→ **Your goal**:
The copy must match the data word for word and contain no pictures.

---------- Extracted records

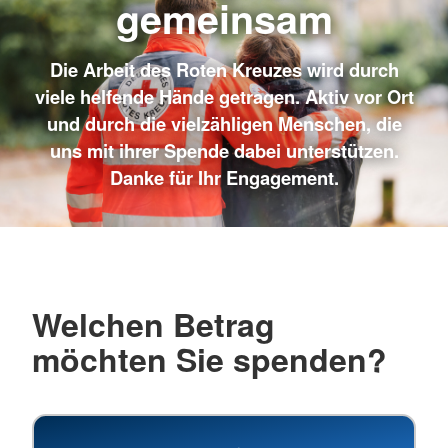
gemeinsam
Die Arbeit des Roten Kreuzes wird durch
viele helfende Hände getragen. Aktiv vor Ort
und durch die vielzähligen Menschen, die
uns mit ihrer Spende dabei unterstützen.
Danke für Ihr Engagement.
Welchen Betrag
möchten Sie spenden?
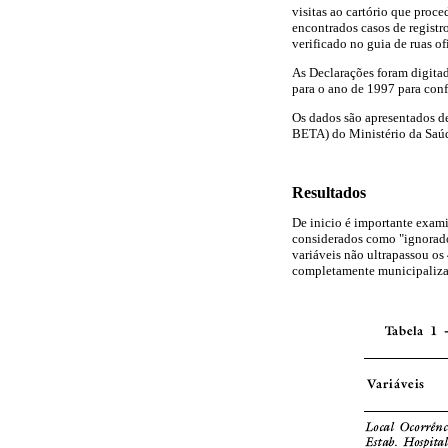
visitas ao cartório que proce
encontrados casos de registr
verificado no guia de ruas o
As Declarações foram digita
para o ano de 1997 para confe
Os dados são apresentados d
BETA) do Ministério da Saúd
Resultados
De inicio é importante exami
considerados como "ignorados
variáveis não ultrapassou o
completamente municipaliza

--------------------

→ **Response box**:
gemeinsam
Die Arbeit des Roten Kreuzes wird durch
viele helfende Hände getragen. Aktiv vor Ort
und durch die vielzähligen Menschen, die
uns mit ihrer Spende dabei unterstützen.
Danke für Ihr Engagement.
Welchen Betrag
möchten Sie spenden?
visitas ao cartório que proce
encontrados casos de registr
verificado no guia de ruas o
As Declarações foram digita
para o ano de 1997 para confe
Os dados são apresentados d
BETA) do Ministério da Saúd
Resultados
De inicio é importante exami
considerados como "ignorados
variáveis não ultrapassou o
completamente municipaliza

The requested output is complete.